Your objective:
The answer must be a word-for-word copy of the records below, with every picture left out.

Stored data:
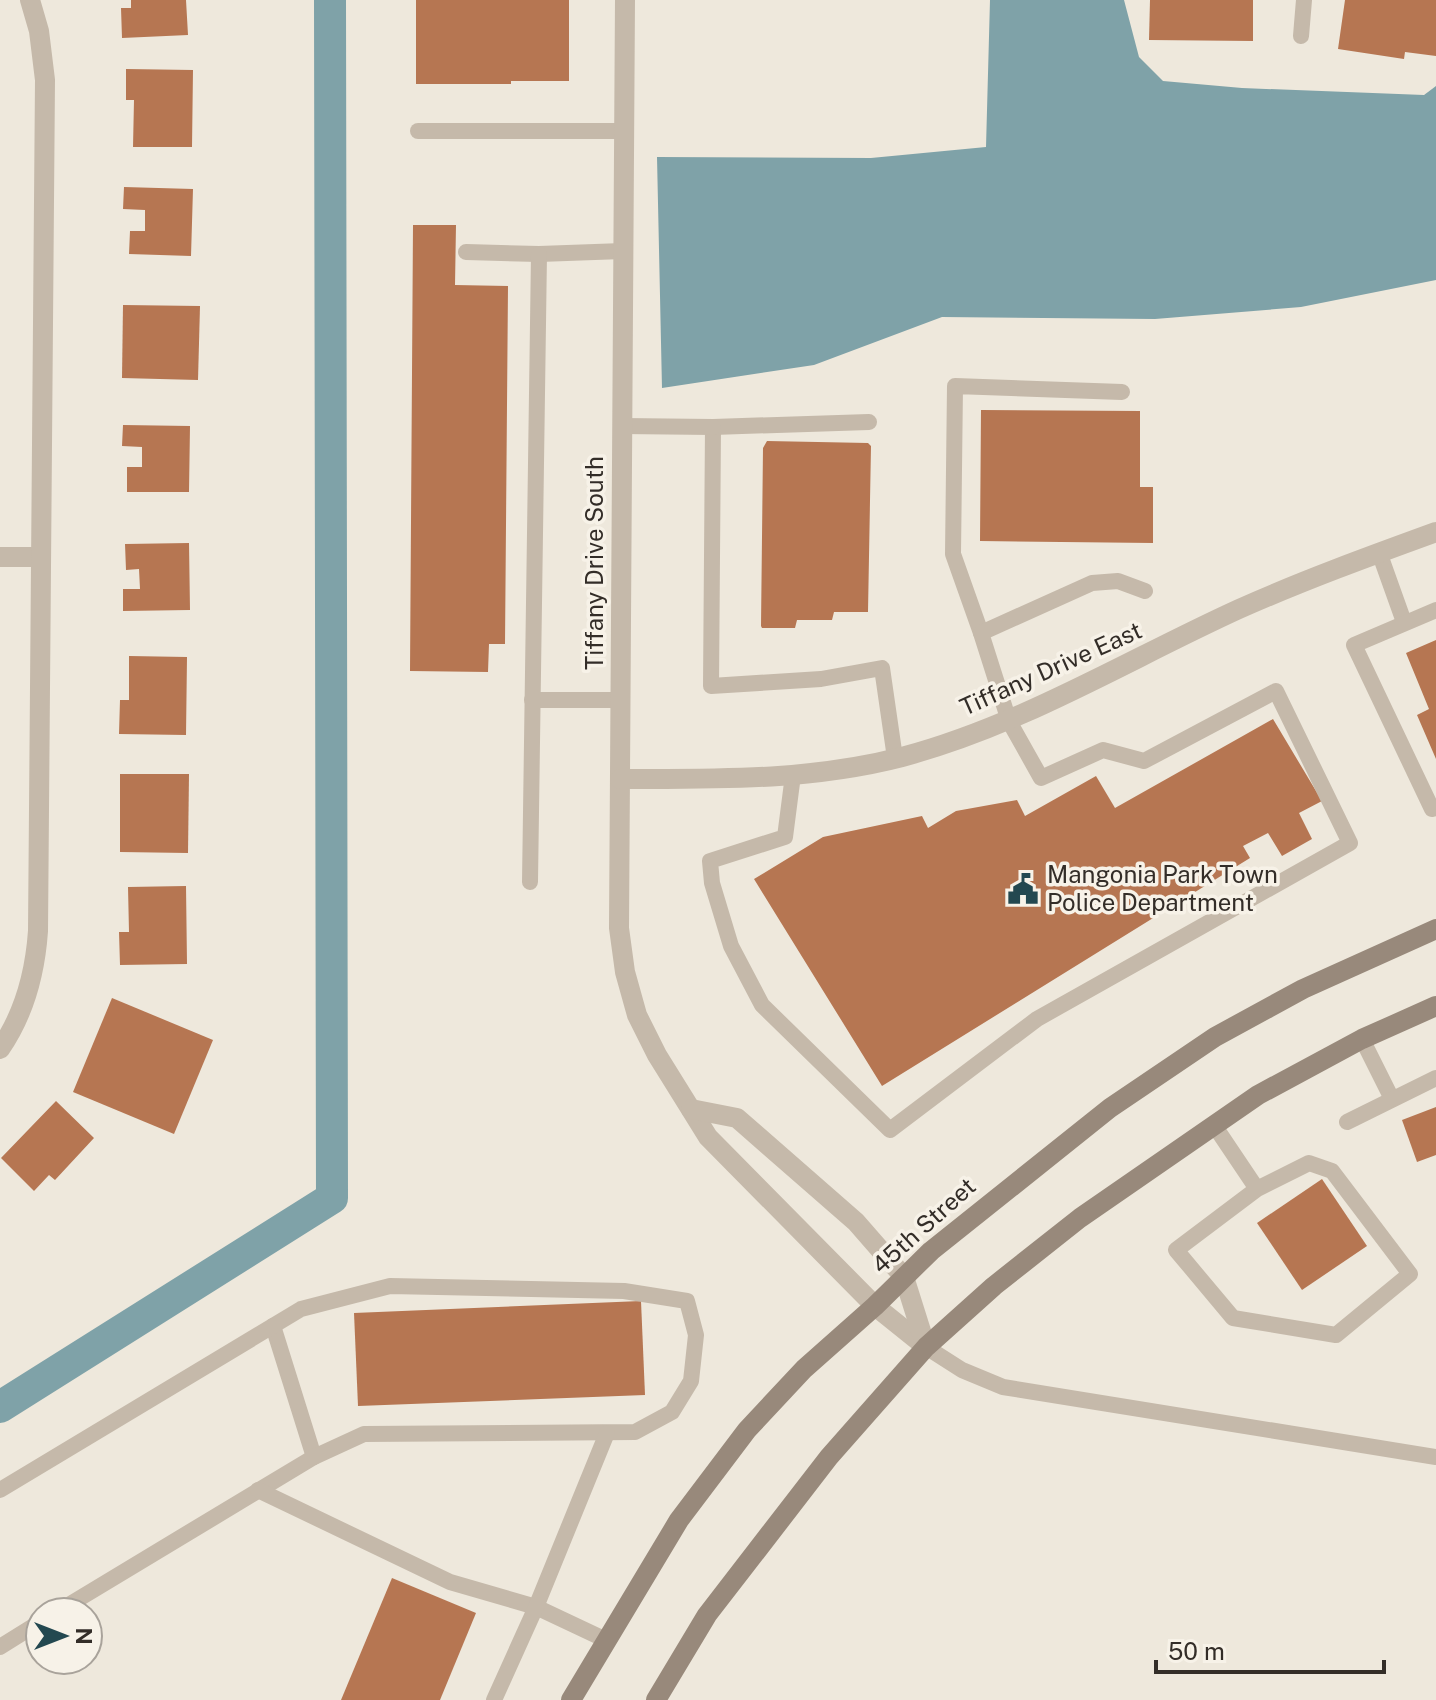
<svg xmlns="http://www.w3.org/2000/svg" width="1436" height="1700" viewBox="0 0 1436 1700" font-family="'Public Sans',sans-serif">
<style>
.water{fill:#7fa2a8}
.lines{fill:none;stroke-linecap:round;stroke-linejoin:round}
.canal{stroke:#7fa2a8;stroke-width:32}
.building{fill:#b67652}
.lane{stroke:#c5b9aa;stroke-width:16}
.street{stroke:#c5b9aa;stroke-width:20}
.secondary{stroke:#98897b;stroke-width:20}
.labels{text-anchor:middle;stroke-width:7;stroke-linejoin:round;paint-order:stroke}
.street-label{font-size:24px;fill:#332d28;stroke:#f7f2e8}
.poi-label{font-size:24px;fill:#332d28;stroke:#f7f2e8;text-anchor:start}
</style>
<rect width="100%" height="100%" fill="#eee8dc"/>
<path class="water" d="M990,0H1124L1139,57L1163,81L1242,88L1424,95L1436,86V280L1301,307L1155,319L942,317L814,365L662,388L657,157L871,158L986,147Z"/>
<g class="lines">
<path class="canal" d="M0,1407L332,1198L330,0"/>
</g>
<g class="building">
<path d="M131,0H186L188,35L122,38L121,8H131Z"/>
<path d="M416,0H569V81H511V84H416Z"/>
<path d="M1150,0H1253V41L1149,40Z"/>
<path d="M1345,0H1436V56L1405,52L1404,59L1338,49Z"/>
<path d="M126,69L193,70L192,147H133L134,100H126Z"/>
<path d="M124,187L193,189L191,256L129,254L130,231H145V210L123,209Z"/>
<path d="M413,225H456L455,285L508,286L505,644H489L488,672L410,671Z"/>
<path d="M123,305L200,306L198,380L122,378Z"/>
<path d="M981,410L1140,411V487H1153V543L980,541Z"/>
<path d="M123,425L190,426L189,492H127V467H142V447L122,446Z"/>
<path d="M767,441L868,443L871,446L868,612H834L832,620H797L795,628H762L761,626L763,448Z"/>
<path d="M189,543L190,610L123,611V589H140L139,569L126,570L125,544Z"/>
<path d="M1436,640V759L1417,715L1429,709L1406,653Z"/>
<path d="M129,656L187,657L186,735L119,734L120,700H129Z"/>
<path d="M1273,719L1322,801L1299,813L1312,839L1282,856L1268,833L1243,846L1250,858L882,1086L754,879L823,837L922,816L928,828L956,811L1017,800L1025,816L1096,776L1115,808Z"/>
<path d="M120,774H189L188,853L120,852Z"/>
<path d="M186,886L187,964L120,965L119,932H129L128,887Z"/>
<path d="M112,998L213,1040L174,1134L73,1092Z"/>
<path d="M56,1101L94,1138L55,1180L49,1175L34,1191L1,1158Z"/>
<path d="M1436,1107V1155L1417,1162L1402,1120Z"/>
<path d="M1322,1179L1367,1246L1302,1290L1257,1223Z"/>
<path d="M641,1301L645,1395L358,1406L354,1313Z"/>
<path d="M392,1578L476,1613L440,1700H341Z"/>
</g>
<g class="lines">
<g class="lane">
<path d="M1301,36L1304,0"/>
<path d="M418,131H624"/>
<path d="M466,252L539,254L623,251"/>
<path d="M869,422L713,427L711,686L821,679L882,668L895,758"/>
<path d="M622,426L713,427"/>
<path d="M1379,552L1404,622"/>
<path d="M1436,610L1354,645L1432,809L1436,808"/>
<path d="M981,633L953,554L955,386L1122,392"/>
<path d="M532,700H620"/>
<path d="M793,775L785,837L710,861L712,883L731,946L762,1005L890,1130L1037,1019L1350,843L1276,691L1144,761L1103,750L1041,778L1009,721L981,633L1092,583L1118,581L1145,591"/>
<path d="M530,882L539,254"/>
<path d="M1362,1039L1392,1099"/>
<path d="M1347,1122L1436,1078"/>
<path d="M1214,1125L1257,1189L1176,1250L1233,1318L1336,1335L1410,1274L1332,1171L1309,1163L1257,1189"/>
<path d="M273,1326L314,1457"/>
<path d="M926,1347L962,1370L1003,1387L1436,1457"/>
<path d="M0,1490L301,1309L390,1286L624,1291L687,1301L696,1335L691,1381L672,1412L635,1432L364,1434L314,1457L57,1612"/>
<path d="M258,1490L450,1582L536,1607L606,1640"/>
<path d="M0,1647L40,1622"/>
<path d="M494,1700L536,1607L607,1433"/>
</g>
<g class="street">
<path d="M625,0L619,928L625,972L637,1015L657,1055L708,1137L875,1306L926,1347"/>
<path d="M0,557H41"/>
<path d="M620,779C714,779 809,781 902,757C1022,725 1127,660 1239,609C1304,580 1370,556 1436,532"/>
<path d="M0,1049C25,1013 35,974 38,931L45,80L39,31L30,0"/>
<path d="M691,1109L737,1118L856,1222L904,1277L926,1347"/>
</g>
<g class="secondary">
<path d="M571,1700L679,1520L747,1430L804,1369L875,1306L931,1251L1110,1108L1215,1037L1303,989L1436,929"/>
<path d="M656,1700L707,1615L829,1457L926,1347L994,1286L1080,1218L1258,1095L1362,1039L1436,1006"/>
</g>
</g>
<defs>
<symbol id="civic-bare" viewBox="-9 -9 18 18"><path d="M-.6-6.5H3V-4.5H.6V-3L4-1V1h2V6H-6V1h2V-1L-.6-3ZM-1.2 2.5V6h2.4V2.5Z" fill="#234850" stroke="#f7f2e8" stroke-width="2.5" paint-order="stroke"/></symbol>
</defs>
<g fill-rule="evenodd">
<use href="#civic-bare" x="1001" y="867" width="44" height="44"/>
</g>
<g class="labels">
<g class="street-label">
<text transform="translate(595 563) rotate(-90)" y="8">Tiffany Drive South</text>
<text transform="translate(1051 669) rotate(-24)" y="8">Tiffany Drive East</text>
<text transform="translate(924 1226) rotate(-42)" y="8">45th Street</text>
</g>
<g class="poi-label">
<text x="1047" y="883">Mangonia Park Town<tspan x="1047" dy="28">Police Department</tspan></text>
</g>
</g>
<g transform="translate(64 1636) rotate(90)"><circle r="38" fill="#f7f2e8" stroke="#a9a39b" stroke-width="2"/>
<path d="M0-6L14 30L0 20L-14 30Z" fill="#234850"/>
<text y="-12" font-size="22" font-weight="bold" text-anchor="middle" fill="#332d28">N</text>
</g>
<path d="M1156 1660v12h228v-12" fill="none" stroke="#332d28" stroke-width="4"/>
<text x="1168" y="1660" font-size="24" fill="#332d28" stroke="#f7f2e8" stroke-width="6" paint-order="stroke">50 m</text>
</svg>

Output below:
<svg xmlns="http://www.w3.org/2000/svg" width="1436" height="1700" viewBox="0 0 1436 1700" font-family="'Public Sans',sans-serif">
<style>
.water{fill:#7fa2a8}
.lines{fill:none;stroke-linecap:round;stroke-linejoin:round}
.canal{stroke:#7fa2a8;stroke-width:32}
.building{fill:#b67652}
.lane{stroke:#c5b9aa;stroke-width:16}
.street{stroke:#c5b9aa;stroke-width:20}
.secondary{stroke:#98897b;stroke-width:20}
.labels{text-anchor:middle;stroke-width:7;stroke-linejoin:round;paint-order:stroke}
.street-label{font-size:24px;fill:#332d28;stroke:#f7f2e8}
.poi-label{font-size:24px;fill:#332d28;stroke:#f7f2e8;text-anchor:start}
</style>
<rect width="100%" height="100%" fill="#eee8dc"/>
<path class="water" d="M990,0H1124L1139,57L1163,81L1242,88L1424,95L1436,86V280L1301,307L1155,319L942,317L814,365L662,388L657,157L871,158L986,147Z"/>
<g class="lines">
<path class="canal" d="M0,1407L332,1198L330,0"/>
</g>
<g class="building">
<path d="M131,0H186L188,35L122,38L121,8H131Z"/>
<path d="M416,0H569V81H511V84H416Z"/>
<path d="M1150,0H1253V41L1149,40Z"/>
<path d="M1345,0H1436V56L1405,52L1404,59L1338,49Z"/>
<path d="M126,69L193,70L192,147H133L134,100H126Z"/>
<path d="M124,187L193,189L191,256L129,254L130,231H145V210L123,209Z"/>
<path d="M413,225H456L455,285L508,286L505,644H489L488,672L410,671Z"/>
<path d="M123,305L200,306L198,380L122,378Z"/>
<path d="M981,410L1140,411V487H1153V543L980,541Z"/>
<path d="M123,425L190,426L189,492H127V467H142V447L122,446Z"/>
<path d="M767,441L868,443L871,446L868,612H834L832,620H797L795,628H762L761,626L763,448Z"/>
<path d="M189,543L190,610L123,611V589H140L139,569L126,570L125,544Z"/>
<path d="M1436,640V759L1417,715L1429,709L1406,653Z"/>
<path d="M129,656L187,657L186,735L119,734L120,700H129Z"/>
<path d="M1273,719L1322,801L1299,813L1312,839L1282,856L1268,833L1243,846L1250,858L882,1086L754,879L823,837L922,816L928,828L956,811L1017,800L1025,816L1096,776L1115,808Z"/>
<path d="M120,774H189L188,853L120,852Z"/>
<path d="M186,886L187,964L120,965L119,932H129L128,887Z"/>
<path d="M112,998L213,1040L174,1134L73,1092Z"/>
<path d="M56,1101L94,1138L55,1180L49,1175L34,1191L1,1158Z"/>
<path d="M1436,1107V1155L1417,1162L1402,1120Z"/>
<path d="M1322,1179L1367,1246L1302,1290L1257,1223Z"/>
<path d="M641,1301L645,1395L358,1406L354,1313Z"/>
<path d="M392,1578L476,1613L440,1700H341Z"/>
</g>
<g class="lines">
<g class="lane">
<path d="M1301,36L1304,0"/>
<path d="M418,131H624"/>
<path d="M466,252L539,254L623,251"/>
<path d="M869,422L713,427L711,686L821,679L882,668L895,758"/>
<path d="M622,426L713,427"/>
<path d="M1379,552L1404,622"/>
<path d="M1436,610L1354,645L1432,809L1436,808"/>
<path d="M981,633L953,554L955,386L1122,392"/>
<path d="M532,700H620"/>
<path d="M793,775L785,837L710,861L712,883L731,946L762,1005L890,1130L1037,1019L1350,843L1276,691L1144,761L1103,750L1041,778L1009,721L981,633L1092,583L1118,581L1145,591"/>
<path d="M530,882L539,254"/>
<path d="M1362,1039L1392,1099"/>
<path d="M1347,1122L1436,1078"/>
<path d="M1214,1125L1257,1189L1176,1250L1233,1318L1336,1335L1410,1274L1332,1171L1309,1163L1257,1189"/>
<path d="M273,1326L314,1457"/>
<path d="M926,1347L962,1370L1003,1387L1436,1457"/>
<path d="M0,1490L301,1309L390,1286L624,1291L687,1301L696,1335L691,1381L672,1412L635,1432L364,1434L314,1457L57,1612"/>
<path d="M258,1490L450,1582L536,1607L606,1640"/>
<path d="M0,1647L40,1622"/>
<path d="M494,1700L536,1607L607,1433"/>
</g>
<g class="street">
<path d="M625,0L619,928L625,972L637,1015L657,1055L708,1137L875,1306L926,1347"/>
<path d="M0,557H41"/>
<path d="M620,779C714,779 809,781 902,757C1022,725 1127,660 1239,609C1304,580 1370,556 1436,532"/>
<path d="M0,1049C25,1013 35,974 38,931L45,80L39,31L30,0"/>
<path d="M691,1109L737,1118L856,1222L904,1277L926,1347"/>
</g>
<g class="secondary">
<path d="M571,1700L679,1520L747,1430L804,1369L875,1306L931,1251L1110,1108L1215,1037L1303,989L1436,929"/>
<path d="M656,1700L707,1615L829,1457L926,1347L994,1286L1080,1218L1258,1095L1362,1039L1436,1006"/>
</g>
</g>
<defs>
<symbol id="civic-bare" viewBox="-9 -9 18 18"><path d="M-.6-6.5H3V-4.5H.6V-3L4-1V1h2V6H-6V1h2V-1L-.6-3ZM-1.2 2.5V6h2.4V2.5Z" fill="#234850" stroke="#f7f2e8" stroke-width="2.5" paint-order="stroke"/></symbol>
</defs>
<g fill-rule="evenodd">
<use href="#civic-bare" x="1001" y="867" width="44" height="44"/>
</g>
<g class="labels">
<g class="street-label">
<text transform="translate(595 563) rotate(-90)" y="8">Tiffany Drive South</text>
<text transform="translate(1051 669) rotate(-24)" y="8">Tiffany Drive East</text>
<text transform="translate(924 1226) rotate(-42)" y="8">45th Street</text>
</g>
<g class="poi-label">
<text x="1047" y="883">Mangonia Park Town<tspan x="1047" dy="28">Police Department</tspan></text>
</g>
</g>
<g transform="translate(64 1636) rotate(90)"><circle r="38" fill="#f7f2e8" stroke="#a9a39b" stroke-width="2"/>
<path d="M0-6L14 30L0 20L-14 30Z" fill="#234850"/>
<text y="-12" font-size="22" font-weight="bold" text-anchor="middle" fill="#332d28">N</text>
</g>
<path d="M1156 1660v12h228v-12" fill="none" stroke="#332d28" stroke-width="4"/>
<text x="1168" y="1660" font-size="24" fill="#332d28" stroke="#f7f2e8" stroke-width="6" paint-order="stroke">50 m</text>
</svg>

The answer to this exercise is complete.